WHAT TO PRODUCE
Your task is to copy the stretch of lines in the records below that begins with the line containing "ring dip: (25, 209)" and ends with the line containing "ring mcp: (156, 179)", exactly as written, with nothing added.

INFORMATION
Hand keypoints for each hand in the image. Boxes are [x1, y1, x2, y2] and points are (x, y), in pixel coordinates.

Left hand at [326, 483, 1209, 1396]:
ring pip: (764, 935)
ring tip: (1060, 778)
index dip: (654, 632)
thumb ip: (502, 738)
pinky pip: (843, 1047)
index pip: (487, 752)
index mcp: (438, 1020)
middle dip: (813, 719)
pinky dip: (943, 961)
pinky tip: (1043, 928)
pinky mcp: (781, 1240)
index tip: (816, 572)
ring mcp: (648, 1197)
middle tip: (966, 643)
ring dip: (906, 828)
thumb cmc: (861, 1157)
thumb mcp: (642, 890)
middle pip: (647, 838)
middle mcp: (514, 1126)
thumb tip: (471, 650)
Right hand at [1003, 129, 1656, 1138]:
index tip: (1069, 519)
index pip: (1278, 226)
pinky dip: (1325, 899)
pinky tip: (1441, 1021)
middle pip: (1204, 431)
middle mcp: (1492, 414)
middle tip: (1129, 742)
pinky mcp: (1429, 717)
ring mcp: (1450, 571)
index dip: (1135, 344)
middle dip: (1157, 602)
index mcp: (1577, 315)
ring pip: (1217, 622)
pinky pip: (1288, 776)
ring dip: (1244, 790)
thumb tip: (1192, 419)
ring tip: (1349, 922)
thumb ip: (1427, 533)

* * *

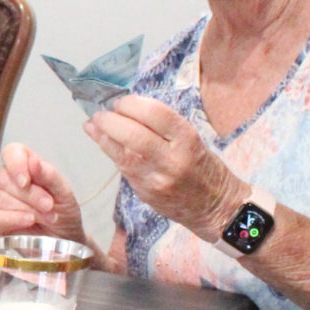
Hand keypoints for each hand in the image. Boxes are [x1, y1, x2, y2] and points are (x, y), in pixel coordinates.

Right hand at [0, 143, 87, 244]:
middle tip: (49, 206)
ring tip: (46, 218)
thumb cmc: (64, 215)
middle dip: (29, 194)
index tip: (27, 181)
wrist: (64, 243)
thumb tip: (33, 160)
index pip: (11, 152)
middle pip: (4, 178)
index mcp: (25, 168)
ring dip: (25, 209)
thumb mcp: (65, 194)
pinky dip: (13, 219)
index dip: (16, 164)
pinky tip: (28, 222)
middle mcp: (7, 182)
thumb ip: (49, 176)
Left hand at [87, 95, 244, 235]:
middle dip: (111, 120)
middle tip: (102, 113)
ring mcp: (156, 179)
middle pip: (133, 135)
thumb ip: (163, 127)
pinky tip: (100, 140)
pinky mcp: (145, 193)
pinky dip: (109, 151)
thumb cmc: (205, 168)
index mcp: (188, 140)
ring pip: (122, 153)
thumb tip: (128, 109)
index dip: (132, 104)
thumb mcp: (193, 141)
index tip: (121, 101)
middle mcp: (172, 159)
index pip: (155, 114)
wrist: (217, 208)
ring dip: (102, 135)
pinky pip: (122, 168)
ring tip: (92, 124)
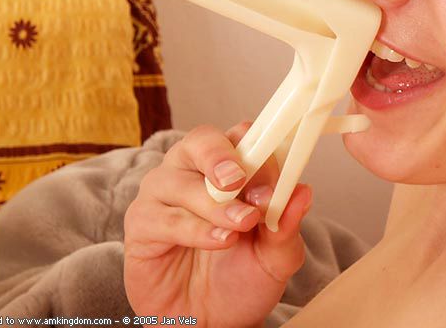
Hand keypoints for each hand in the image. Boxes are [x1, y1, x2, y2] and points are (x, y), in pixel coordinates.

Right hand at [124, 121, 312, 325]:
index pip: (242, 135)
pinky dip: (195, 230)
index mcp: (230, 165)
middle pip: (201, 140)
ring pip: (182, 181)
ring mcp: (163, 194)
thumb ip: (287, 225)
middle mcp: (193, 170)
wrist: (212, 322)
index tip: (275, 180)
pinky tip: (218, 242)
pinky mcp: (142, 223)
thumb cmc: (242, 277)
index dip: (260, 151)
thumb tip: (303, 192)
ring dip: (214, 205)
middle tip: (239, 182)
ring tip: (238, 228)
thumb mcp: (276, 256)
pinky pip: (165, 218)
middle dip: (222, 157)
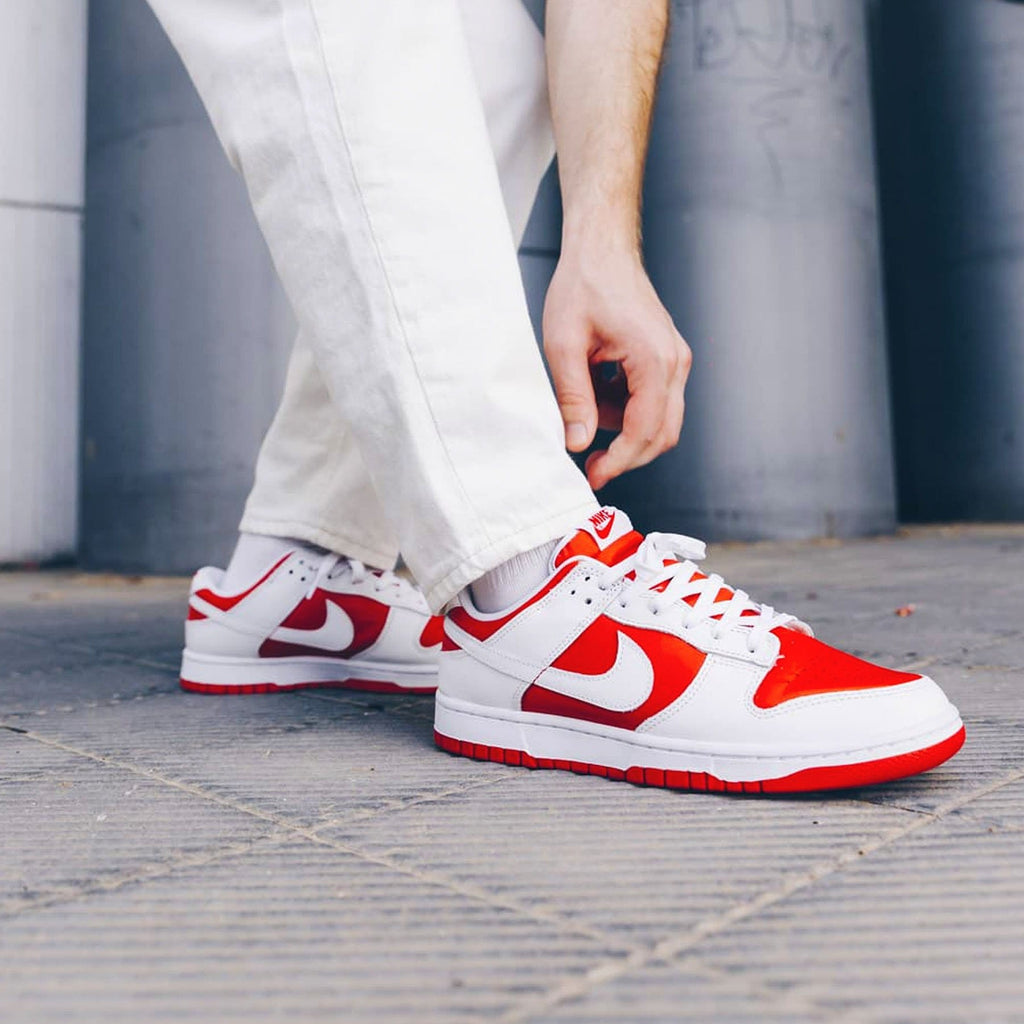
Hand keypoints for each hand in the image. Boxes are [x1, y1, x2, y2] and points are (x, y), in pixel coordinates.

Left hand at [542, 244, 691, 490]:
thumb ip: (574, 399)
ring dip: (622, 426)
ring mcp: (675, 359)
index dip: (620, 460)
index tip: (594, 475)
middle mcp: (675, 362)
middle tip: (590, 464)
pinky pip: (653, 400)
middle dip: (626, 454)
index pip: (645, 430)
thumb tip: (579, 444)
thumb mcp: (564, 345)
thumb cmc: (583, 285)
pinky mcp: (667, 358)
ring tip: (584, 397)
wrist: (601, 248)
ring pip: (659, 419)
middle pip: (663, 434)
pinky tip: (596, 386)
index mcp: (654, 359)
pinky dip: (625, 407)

WRITTEN ANSWER
ring dip: (25, 209)
thumb mcp: (65, 194)
pinky dip: (13, 219)
index dip: (16, 164)
pinky tip: (28, 222)
middle mcp: (7, 182)
thumb ip: (49, 176)
Left hand at [87, 95, 244, 235]:
middle dip: (111, 120)
middle tip: (102, 113)
ring mcp: (156, 179)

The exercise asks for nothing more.